McMaster makes innovative use of offcuts to enhance his dishes

Kitchen life, however, came exceptionally naturally to him. His approach to cooking – expressive, intuitive, unbowed – brought him personal accolades with remarkable speed. He was Yorkshire Young Chef of the Year at 20, BBC Young Chef of the Year by 21 and earned the title of Britain’s Most Irreverent Chef at the Young British Foodie Awards in 2012, aged 24. His CV glitters: two years on staff at St John Bread and Wine in Shoreditch and spells in the kitchens of Noma, Faviken and The Fat Duck.

Discipline was harder to acquire, however. “I was one of the worst chefs in the St John kitchen,” says McMaster. “But the head chef, James Lowe, constantly told me I had a bright future. He kept on at me; he let me get things wrong, but then he reminded me that there’s a time and place to get things wrong. He was a really good mentor.”

Only after leaving Europe for the balmy climes of Melbourne would McMaster truly find his feet, after meeting the pioneering zero-waste prophet Joost Bakker. It was Bakker who first asked McMaster to imagine a world without waste; it was Bakker who let McMaster run free at the very first iteration of Silo, as a café in Melbourne; and it is Bakker who continues to support McMaster to this day. Theirs is something of a sensei-student dynamic, and McMaster is unafraid to credit Bakker with transforming his entire world view.

Now that he is settled in London, he is likely to be in the capital for some time yet

Over the three iterations of Silo – Melbourne, Brighton and now Hackney – the momentum has been unceasing. McMaster is first to recall the struggles, the failures, the disasters, but the plaudits have stacked up and snowballed. Melbourne’s Silo won awards for Restaurant of the Year, Dish of the Year and Most Sustainable Restaurant within six months of opening. Brighton’s Silo spent long enough leading the country’s sustainable food scene, winning practically every award it could for ethical cooking. McMaster even won a Sustainable Champion Award at the 2019 Good Food Guide Awards, and a coveted nomination for the Basque Culinary World Prize, before Hackney’s Silo had a chance to turn its lights on.
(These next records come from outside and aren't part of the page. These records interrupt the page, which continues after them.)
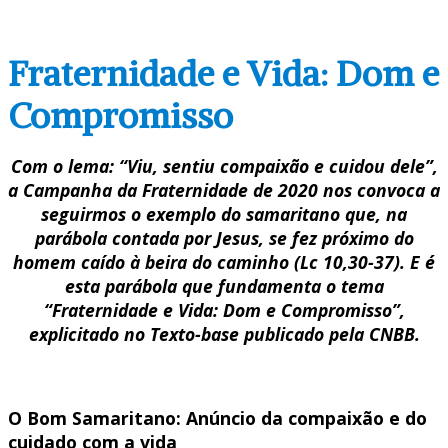
Fraternidade e Vida: Dom e
Compromisso
Com o lema: “Viu, sentiu compaixão e cuidou dele”,
a Campanha da Fraternidade de 2020 nos convoca a
seguirmos o exemplo do samaritano que, na
parábola contada por Jesus, se fez próximo do
homem caído à beira do caminho (Lc 10,30-37). E é
esta parábola que fundamenta o tema
“Fraternidade e Vida: Dom e Compromisso”,
explicitado no Texto-base publicado pela CNBB.
O Bom Samaritano: Anúncio da compaixão e do
cuidado com a vida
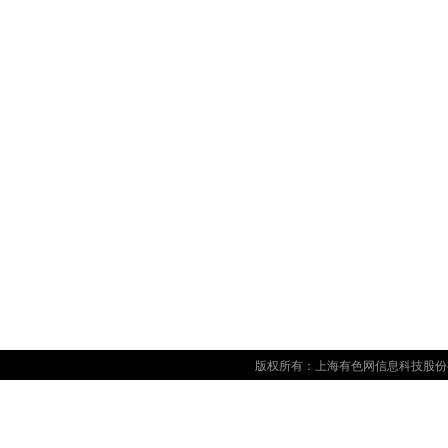
版权所有：上海有色网信息科技股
McMaster acknowledges that when he opened Brighton’s Silo in 2014, he had no choice of opening in London “because nobody took it seriously – they thought it was a fad”. But his new space – which it would be safe to assume will be his space for decades to come – has been taken very seriously by the city’s clientele. He now has the opportunity to establish a Silo way of doing things, to lead from the front with a world-class restaurant serving spectacular food, which just so happens to be free of waste. “People come to Silo and say, ‘We want to see zero waste,’ but there’s nothing to see,” says McMaster. “This is just the way things are going to be in the future. It has to be.”